Джейк сказал, что Гор Видал — это „роллс-ройс“ исторических романистов; сам же он не более чем автомобиль класса „шевроле-вега“. Но Джейк скромно умолчал о том, что оба автомобиля вполне успешно доставят вас к месту назначения; а предпочтение того или иного дизайна — это личное дело каждого.

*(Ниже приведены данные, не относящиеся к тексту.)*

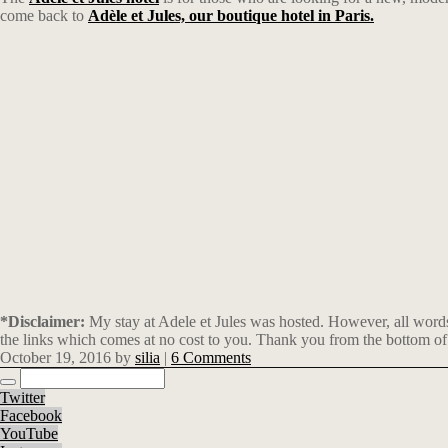
come back to
Adèle et Jules, our boutique hotel in Paris.
*Disclaimer:
My stay at Adele et Jules was hosted. However, all words
the links which comes at no cost to you. Thank you from the bottom of
October 19, 2016
by
silia
|
6 Comments
Twitter
Facebook
YouTube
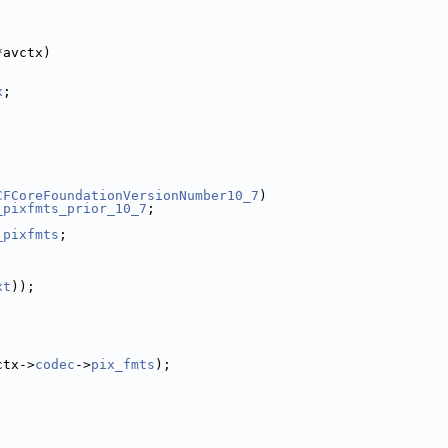
*avctx)
x
;
CFCoreFoundationVersionNumber10_7
)
_pixfmts_prior_10_7
;
_pixfmts
;
xt
));
ctx->
codec
->
pix_fmts
);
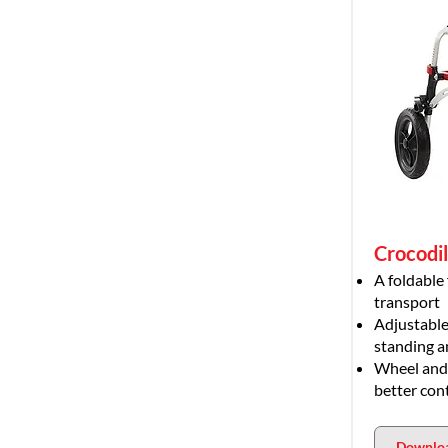
Crocodi
A foldable
transport
Adjustable
standing a
Wheel and d
better con
Downlo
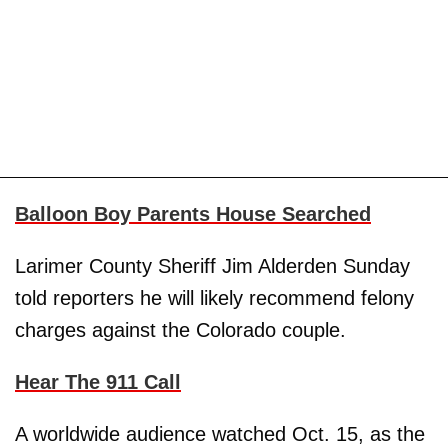
Balloon Boy Parents House Searched
Larimer County Sheriff Jim Alderden Sunday
told reporters he will likely recommend felony
charges against the Colorado couple.
Hear The 911 Call
A worldwide audience watched Oct. 15, as the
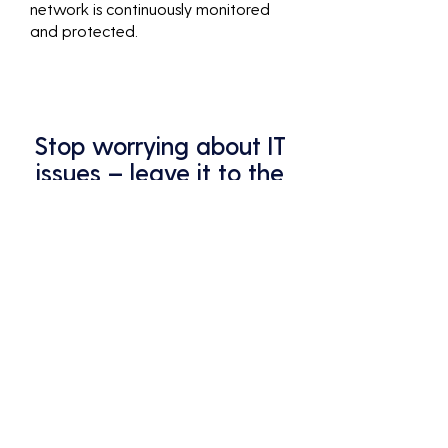
network is continuously monitored
and protected.
Stop worrying about IT
issues – leave it to the
pros at Analycys.
Your business deserves the best
protection – that's what we
provide.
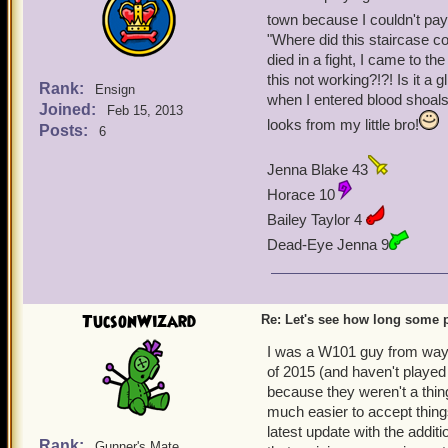
town because I couldn't pay
"Where did this staircase c
died in a fight, I came to the 
this not working?!?! Is it a
Rank:
Ensign
when I entered blood shoal
Joined:
Feb 15, 2013
looks from my little bro!
Posts:
6
Jenna Blake 43
Horace 10
Bailey Taylor 4
Dead-Eye Jenna 9
TucsonWizard
Re: Let's see how long some p
I was a W101 guy from way b
of 2015 (and haven't played
because they weren't a thing
much easier to accept thing
latest update with the addit
Rank:
Gunner's Mate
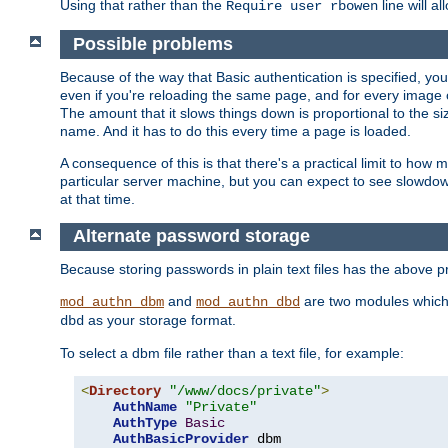
Using that rather than the
line will a
Require user rbowen
Possible problems
Because of the way that Basic authentication is specified, y
even if you're reloading the same page, and for every image o
The amount that it slows things down is proportional to the size
name. And it has to do this every time a page is loaded.
A consequence of this is that there's a practical limit to how
particular server machine, but you can expect to see slowdo
at that time.
Alternate password storage
Because storing passwords in plain text files has the above
and
are two modules which 
mod_authn_dbm
mod_authn_dbd
as your storage format.
dbd
To select a dbm file rather than a text file, for example:
<
Directory
"/www/docs/private"
>
AuthName
"Private"
AuthType
Basic
AuthBasicProvider
 dbm
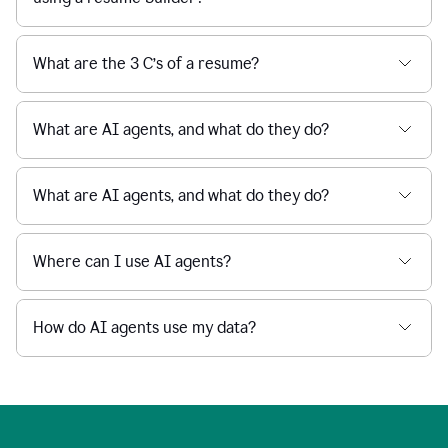
What are the 3 C’s of a resume?
What are AI agents, and what do they do?
What are AI agents, and what do they do?
Where can I use AI agents?
How do AI agents use my data?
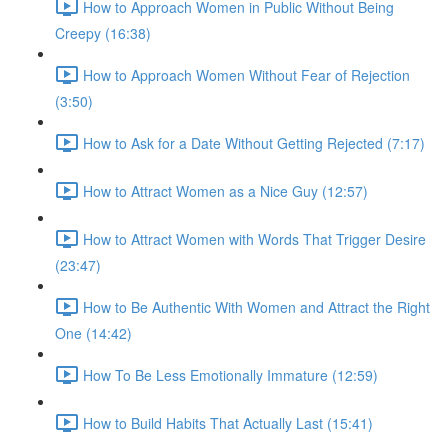
How to Approach Women in Public Without Being
Creepy (16:38)
How to Approach Women Without Fear of Rejection
(3:50)
How to Ask for a Date Without Getting Rejected (7:17)
How to Attract Women as a Nice Guy (12:57)
How to Attract Women with Words That Trigger Desire
(23:47)
How to Be Authentic With Women and Attract the Right
One (14:42)
How To Be Less Emotionally Immature (12:59)
How to Build Habits That Actually Last (15:41)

Из всех писателей, о которых мы здесь говорили, Херберт единственный, кто пишет исключительно в традиции пальп-фикшн. Его специальность — насильственная смерть, кровавые столкновения, яростный и часто извращенный секс, сильные молодые герои и их прекрасные подруги. Проблема, которую нужно разрешить, в большинстве случаев очевидна, и главное в сюжете — решение этой проблемы. Но в избранном им жанре Херберт работает исключительно эффективно. Он с самого начала сознательно отказался от характеров, которые представляют собой не более чем вырезанные из картона фигуры и которые можно передвигать по игровому полю романа как заблагорассудится; как правило, поступки героев строго мотивированы, и мы можем поверить в эту мотивацию и сопоставить с собственными переживаниями, как в случае с бедной, склонной к самоубийству Мевис. Мевис с каким-то болезненным, тревожным вызовом рассуждает. „Она хотела, чтобы все знали, что она сама отняла у себя жизнь; ее смерть в отличие от жизни должна иметь какой-то смысл. Даже если понять его сможет только Ронни“. Вряд ли образ Мевис поразит читателя своей силой и глубиной, зато он вполне соответствует задаче Херберта, и если иронический результат аналогичен ироническому финалу комиксов ужаса, значит, мы способны увидеть за ним нечто большее и поверить в него, и это победа Херберта, которую разделяет с ним и читатель. Больше того, Херберт продолжает совершенствоваться. „Туман“ — его второй роман; последующие произведения свидетельствуют об успешном развитии писателя, и это развитие, возможно, достигает своей кульминации в „Копье“. Здесь автор выходит за границы области пальп и вступает на широкие просторы мейнстрима.